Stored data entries
-------------------------

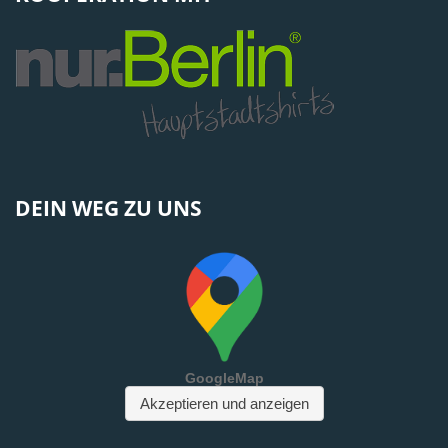
DEIN WEG ZU UNS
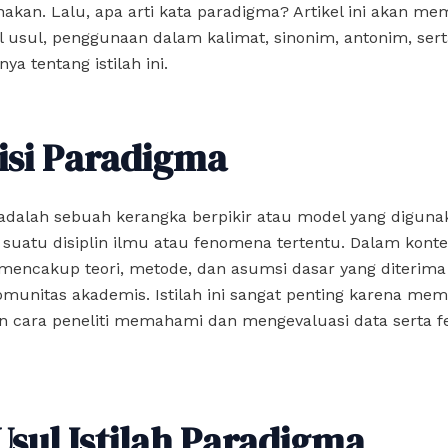
nakan. Lalu, apa arti kata paradigma? Artikel ini akan m
sal usul, penggunaan dalam kalimat, sinonim, antonim, ser
nya tentang istilah ini.
isi Paradigma
adalah sebuah kerangka berpikir atau model yang digun
uatu disiplin ilmu atau fenomena tertentu. Dalam kontek
mencakup teori, metode, dan asumsi dasar yang diterima
omunitas akademis. Istilah ini sangat penting karena me
 cara peneliti memahami dan mengevaluasi data serta 
Usul Istilah Paradigma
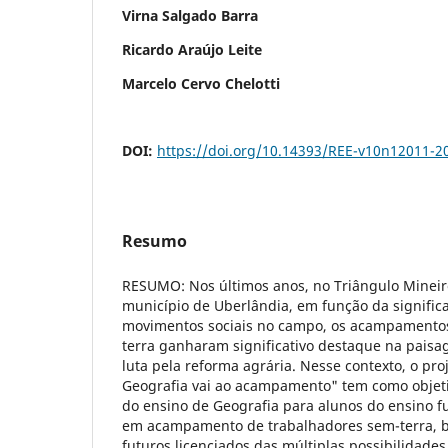
Virna Salgado Barra
Ricardo Araújo Leite
Marcelo Cervo Chelotti
DOI:
https://doi.org/10.14393/REE-v10n12011-2
Resumo
RESUMO: Nos últimos anos, no Triângulo Mineir
município de Uberlândia, em função da signific
movimentos sociais no campo, os acampamentos
terra ganharam significativo destaque na pais
luta pela reforma agrária. Nesse contexto, o pro
Geografia vai ao acampamento" tem como objetiv
do ensino de Geografia para alunos do ensino 
em acampamento de trabalhadores sem-terra, 
futuros licenciados das múltiplas possibilidade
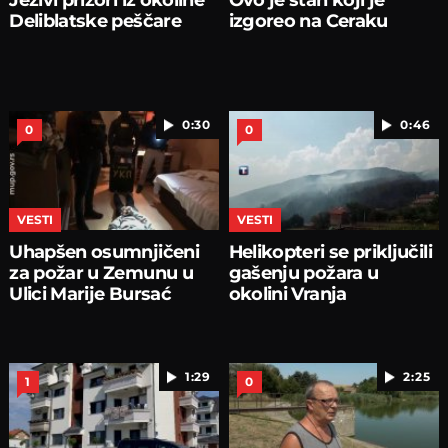
Deliblatske peščare
izgoreo na Ceraku
0:30
0:46
0
0
VESTI
VESTI
Uhapšen osumnjičeni
Helikopteri se priključili
za požar u Zemunu u
gašenju požara u
Ulici Marije Bursać
okolini Vranja
1:29
2:25
1
0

-------------------------

▶ _TO-DO ITEM_
Lines in the data above may contain the word "atau"; count them and give only the number.

▶ _THE ANSWER_
2